A few weeks ago Vice President Biden stated that Iraq “could be one of the great achievements of this administration.” (That's right; one of the greatest achievements of the Obama administration.) Then last week came the much-commented upon Newsweek cover story, which declared that “something that looks mighty like democracy is emerging in Iraq. And while it may not be a beacon of inspiration to the region, it most certainly is a watershed event that could come to represent a whole new era in the history of the massively undemocratic Middle East.” And then, earlier this week, Tom Friedman of the New York Times weighed in, saying “Former President George W. Bush's gut instinct that this region craved and needed democracy was always right.”
That Iraq has seen a dramatic turnaround in its fortunes since 2006 is indisputable. A nation that was broken and sliding toward civil war is on the mend and in the process of creating a representative government in the heart of the Middle East (General David Petraeus refers to it as “Iraqracy.”)
Whether it lasts is impossible to know; it will be up to the Iraqis themselves to take this opportunity to make something durable out of what has been accomplished so far. Forming a new government in the aftermath of the recent elections will take time, and it's sure to be fractious. The impending drawdown of troops (from roughly 100,000 to 50,000 by the end of August) may put additional stresses on Iraq's transfer of power.
Nevertheless, perhaps we can agree that whatever mistakes were made in the early execution of the war — and they were considerable and costly — the United States was not “imposing” democracy on the people of Iraq. We might be able to agree, too, that the new counterinsurgency strategy announced by President Bush in January 2007 — a strategy that was fiercely opposed by Messrs. Biden and Obama, by virtually the entire Democratic Party, the political class, and almost all of the foreign policy establishment — was a wise and politically courageous decision. That doesn't necessarily mean the war itself was worth the cost. Where Iraq finally ends up will determine that matter. But it's clear, I think, that the commonly held view that Iraq was “probably the biggest foreign policy mistake in American history” (Joe Klein) was wrong and foolish. The former American ambassador to Iraq, Ryan Crocker, put it as well as anyone has: “In the end, how we leave and what we leave behind will be more important than how we came.”
One thing that has gotten almost no attention, though, is how much the military has changed, and in some respects been transformed, in part because of the Iraq war. The Vietnam war badly damaged the morale and the public's faith in the military as an institution.
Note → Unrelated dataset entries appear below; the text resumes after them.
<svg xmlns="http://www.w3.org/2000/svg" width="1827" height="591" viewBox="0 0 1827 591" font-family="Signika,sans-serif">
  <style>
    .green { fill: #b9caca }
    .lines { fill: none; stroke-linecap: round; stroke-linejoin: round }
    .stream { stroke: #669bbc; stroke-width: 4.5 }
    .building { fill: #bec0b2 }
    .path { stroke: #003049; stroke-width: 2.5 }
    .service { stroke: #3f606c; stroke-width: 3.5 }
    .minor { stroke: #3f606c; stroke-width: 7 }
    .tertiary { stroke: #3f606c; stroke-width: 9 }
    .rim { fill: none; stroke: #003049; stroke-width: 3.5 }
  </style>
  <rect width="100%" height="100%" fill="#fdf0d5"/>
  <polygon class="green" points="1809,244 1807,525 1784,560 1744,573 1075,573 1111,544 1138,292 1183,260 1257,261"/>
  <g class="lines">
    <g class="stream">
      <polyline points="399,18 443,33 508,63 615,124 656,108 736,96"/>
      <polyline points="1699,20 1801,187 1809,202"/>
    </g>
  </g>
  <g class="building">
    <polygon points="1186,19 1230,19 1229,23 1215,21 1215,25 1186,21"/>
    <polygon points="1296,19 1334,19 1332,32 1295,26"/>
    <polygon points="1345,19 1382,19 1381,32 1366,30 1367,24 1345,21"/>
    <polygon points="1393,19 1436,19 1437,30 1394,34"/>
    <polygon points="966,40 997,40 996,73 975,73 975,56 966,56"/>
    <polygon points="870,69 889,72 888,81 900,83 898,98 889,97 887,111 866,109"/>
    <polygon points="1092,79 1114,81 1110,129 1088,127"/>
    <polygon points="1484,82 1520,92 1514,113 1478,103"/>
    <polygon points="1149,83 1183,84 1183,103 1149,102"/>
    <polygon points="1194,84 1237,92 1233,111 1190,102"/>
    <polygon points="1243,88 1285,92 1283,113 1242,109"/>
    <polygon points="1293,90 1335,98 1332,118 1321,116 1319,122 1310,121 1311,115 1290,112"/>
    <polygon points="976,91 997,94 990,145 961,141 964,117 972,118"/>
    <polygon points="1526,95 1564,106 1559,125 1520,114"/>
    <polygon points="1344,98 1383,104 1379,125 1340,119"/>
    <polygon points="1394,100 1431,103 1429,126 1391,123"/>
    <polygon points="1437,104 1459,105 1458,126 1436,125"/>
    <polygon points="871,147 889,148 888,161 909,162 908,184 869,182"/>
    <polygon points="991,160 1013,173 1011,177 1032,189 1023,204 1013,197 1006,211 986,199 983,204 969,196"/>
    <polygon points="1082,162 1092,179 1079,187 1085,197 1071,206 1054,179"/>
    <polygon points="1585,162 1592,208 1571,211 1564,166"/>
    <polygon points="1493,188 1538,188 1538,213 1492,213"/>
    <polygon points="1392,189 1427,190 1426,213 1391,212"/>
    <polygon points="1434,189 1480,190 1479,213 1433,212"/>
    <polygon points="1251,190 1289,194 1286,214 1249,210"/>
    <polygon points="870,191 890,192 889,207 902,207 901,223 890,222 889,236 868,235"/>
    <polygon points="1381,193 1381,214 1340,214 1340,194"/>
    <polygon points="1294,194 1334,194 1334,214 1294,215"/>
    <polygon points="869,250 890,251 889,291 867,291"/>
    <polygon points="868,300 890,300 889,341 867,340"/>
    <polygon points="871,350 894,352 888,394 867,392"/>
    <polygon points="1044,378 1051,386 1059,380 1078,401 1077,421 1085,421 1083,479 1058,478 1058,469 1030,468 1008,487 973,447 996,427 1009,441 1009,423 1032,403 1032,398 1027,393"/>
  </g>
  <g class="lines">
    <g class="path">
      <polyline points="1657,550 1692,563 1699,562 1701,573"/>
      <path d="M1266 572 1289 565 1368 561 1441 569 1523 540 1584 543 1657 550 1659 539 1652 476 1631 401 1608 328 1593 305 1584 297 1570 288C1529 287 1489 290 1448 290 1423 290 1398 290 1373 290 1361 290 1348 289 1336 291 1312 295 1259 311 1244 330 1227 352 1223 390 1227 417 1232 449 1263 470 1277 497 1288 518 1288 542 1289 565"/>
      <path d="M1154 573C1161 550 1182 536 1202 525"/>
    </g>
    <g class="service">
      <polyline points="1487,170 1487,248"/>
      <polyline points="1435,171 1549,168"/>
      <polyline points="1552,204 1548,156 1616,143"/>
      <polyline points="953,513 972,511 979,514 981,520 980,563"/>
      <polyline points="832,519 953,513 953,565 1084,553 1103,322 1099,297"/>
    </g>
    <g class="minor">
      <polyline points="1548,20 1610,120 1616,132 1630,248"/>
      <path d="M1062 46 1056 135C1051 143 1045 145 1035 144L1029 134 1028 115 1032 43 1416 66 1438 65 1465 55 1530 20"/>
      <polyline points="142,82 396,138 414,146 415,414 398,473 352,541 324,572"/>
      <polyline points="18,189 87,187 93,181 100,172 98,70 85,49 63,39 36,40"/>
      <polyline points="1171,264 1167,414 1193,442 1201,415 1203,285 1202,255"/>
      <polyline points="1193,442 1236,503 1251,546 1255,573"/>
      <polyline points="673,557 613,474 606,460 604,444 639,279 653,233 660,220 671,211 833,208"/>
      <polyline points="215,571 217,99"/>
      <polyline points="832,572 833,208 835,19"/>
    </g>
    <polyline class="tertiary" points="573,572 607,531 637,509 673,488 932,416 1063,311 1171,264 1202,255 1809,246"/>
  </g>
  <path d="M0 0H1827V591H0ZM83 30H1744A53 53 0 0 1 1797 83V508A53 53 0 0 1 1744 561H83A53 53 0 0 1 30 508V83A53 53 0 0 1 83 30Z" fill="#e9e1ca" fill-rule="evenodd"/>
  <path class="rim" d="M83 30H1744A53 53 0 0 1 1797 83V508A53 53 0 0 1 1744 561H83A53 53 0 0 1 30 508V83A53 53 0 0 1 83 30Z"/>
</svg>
Out of the crucible of the Iraq war, however, the military has made some extraordinary progress, learning some things and building on others.
The military has learned war-fighting tactics and strategies that we're effectively applying in Afghanistan (with the full awareness that the countries and the nature of the conflicts are different in important respects). Our commanders have jettisoned an approach that wasn't working (using a “light footprint” approach in the midst of industrial-strength insurgencies) and replaced it with a much more effective one (a traditional counterinsurgency strategy that relies in part on winning over the population.)
Operations in Iraq and Afghanistan have accelerated the advent and development of a host of technological and conceptual advances — Unmanned Aerial Vehicles (UAVs) with full-motion video and armaments; breakthroughs in every discipline of intelligence (including imagery, signals, human, and measurement); intelligence fusion; advanced command, control, communications, and computer systems; wheeled armored vehicles; precision munitions for virtually all large caliber weapons; and battlefield medicine advances, to name just a few.
We now have, by far, the most experienced military in the world and in our history. (All our recent long wars have been fought by draftees who, in Vietnam and Korea, did their tours and left; World War II was, for the most part, a year-long endeavor for the average GI, though clearly some entered combat in 1942-43 and served longer.) Never before have we had commissioned and non-commissioned officers with this depth of experience. We also recognize the need for what the military call “pentathlete leaders,” meaning leaders who can just about do it all — not just major combat operations but also stability and support, or “nation-building” — operations. Our military overall is much better trained, educated, and equipped for “full-spectrum operations,” not just for the high-end operations.
None of this has happened by accident. People like General Petraeus and others took a difficult war — one that imposed great burdens on our fighting men and women and their families — and not only turned the war around, but in the process they began to reform the doctrine and attitudes of mind of the military itself.
We live in an age in which trust in our public (and many of our private) institutions is at low ebb. This is something that is harmful and corrosive to our nation. The military is one of the few institutions whose reputation has actually improved. In the midst of two difficult wars, including one that was edging toward defeat, it undertook the task of self-examination and thoroughgoing reform. This ranks as among the most impressive, if overlooked, achievements in our time. It is a tribute to the intelligence, skill, and imagination of a remarkable generation, one that did not grow weary in doing good.
Peter Wehner is a senior fellow at the Ethics and Public Policy Center in Washington, D.C. He served in the Bush White House as director of the office of strategic initiatives.